>>>

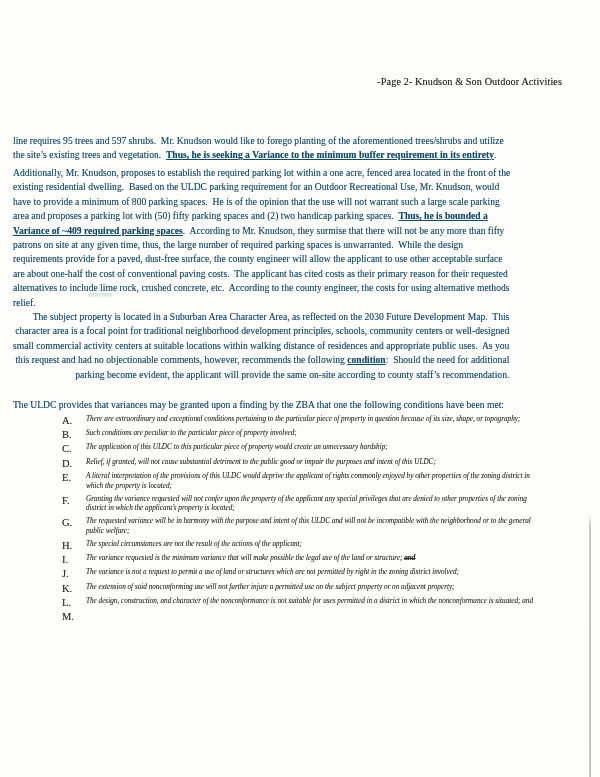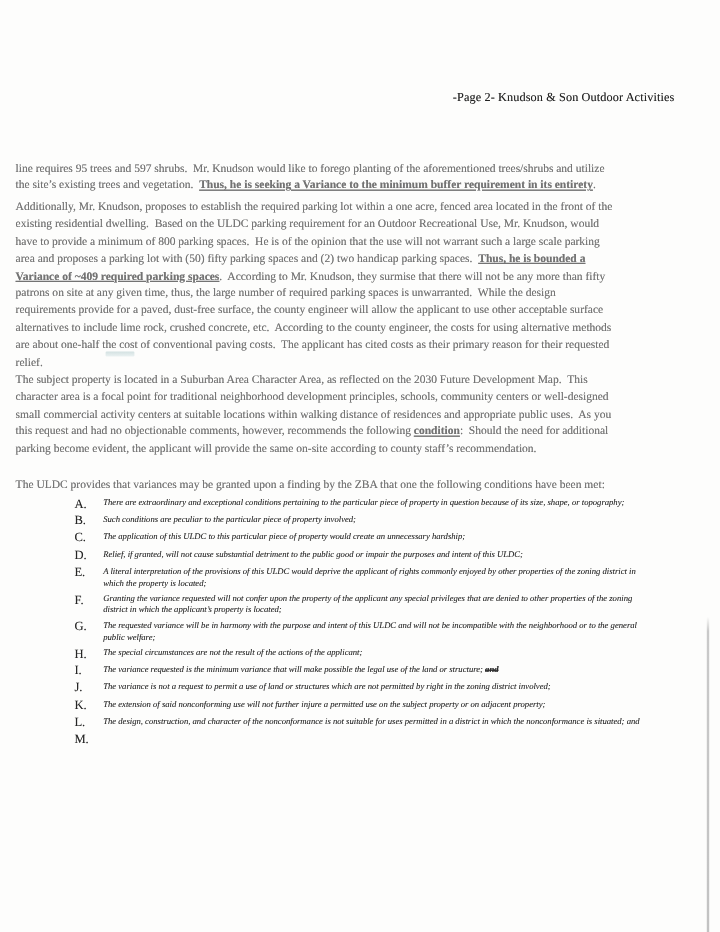--- a/index.html
+++ b/index.html
@@ -20,32 +20,32 @@
     position: absolute;
     top: 76px; right: 38px;
     font-size: 10.2px;
     letter-spacing: 0.1px;
     color: #222;
     text-shadow: 0 0 0.5px rgba(40,40,40,0.45);
   }
   .para {
     position: absolute;
     left: 13px;
-    color: #737373;
+    color: #0c4a6e;
     text-shadow: 0 0 0.5px rgba(40,40,40,0.4);
   }
   .para .line {
     white-space: pre;
     font-size: 9.6px;
     height: 14.4px;
     line-height: 14.4px;
   }
   .p1 { top: 134px; }
   .p2 { top: 166px; }
-  .p3 { top: 310px; }
+  .p3 { top: 310px; text-align: right; }
   .p4 { top: 398px; }
   .seg-bu {
     font-weight: bold;
     text-decoration: underline;
     text-decoration-thickness: 1px;
   }
   .seg-st {
     text-decoration: line-through;
     font-weight: bold;
   }
@@ -102,22 +102,22 @@
       <div class="line"><span>the site’s existing trees and vegetation.  </span><span class="seg-bu">Thus, he is seeking a Variance to the minimum buffer requirement in its entirety</span><span>.</span></div>
     </div>
   <div class="para p2">
       <div class="line"><span>Additionally, Mr. Knudson, proposes to establish the required parking lot within a one acre, fenced area located in the front of the</span></div>
       <div class="line"><span>existing residential dwelling.  Based on the ULDC parking requirement for an Outdoor Recreational Use, Mr. Knudson, would</span></div>
       <div class="line"><span>have to provide a minimum of 800 parking spaces.  He is of the opinion that the use will not warrant such a large scale parking</span></div>
       <div class="line"><span>area and proposes a parking lot with (50) fifty parking spaces and (2) two handicap parking spaces.  </span><span class="seg-bu">Thus, he is bounded a</span></div>
       <div class="line"><span class="seg-bu">Variance of ~409 required parking spaces</span><span>.  According to Mr. Knudson, they surmise that there will not be any more than fifty</span></div>
       <div class="line"><span>patrons on site at any given time, thus, the large number of required parking spaces is unwarranted.  While the design</span></div>
       <div class="line"><span>requirements provide for a paved, dust-free surface, the county engineer will allow the applicant to use other acceptable surface</span></div>
+      <div class="line"><span>are about one-half the cost of conventional paving costs.  The applicant has cited costs as their primary reason for their requested</span></div>
       <div class="line"><span>alternatives to include lime rock, crushed concrete, etc.  According to the county engineer, the costs for using alternative methods</span></div>
-      <div class="line"><span>are about one-half the cost of conventional paving costs.  The applicant has cited costs as their primary reason for their requested</span></div>
       <div class="line"><span>relief.</span></div>
     </div>
   <div class="para p3">
       <div class="line"><span>The subject property is located in a Suburban Area Character Area, as reflected on the 2030 Future Development Map.  This</span></div>
       <div class="line"><span>character area is a focal point for traditional neighborhood development principles, schools, community centers or well-designed</span></div>
       <div class="line"><span>small commercial activity centers at suitable locations within walking distance of residences and appropriate public uses.  As you</span></div>
       <div class="line"><span>this request and had no objectionable comments, however, recommends the following </span><span class="seg-bu">condition</span><span>:  Should the need for additional</span></div>
       <div class="line"><span>parking become evident, the applicant will provide the same on-site according to county staff’s recommendation.</span></div>
     </div>
   <div class="para p4">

<<<

Which lines in the records above contain the word "decoration"? Copy each one.

Solution:
     text-decoration: underline;
     text-decoration-thickness: 1px;
     text-decoration: line-through;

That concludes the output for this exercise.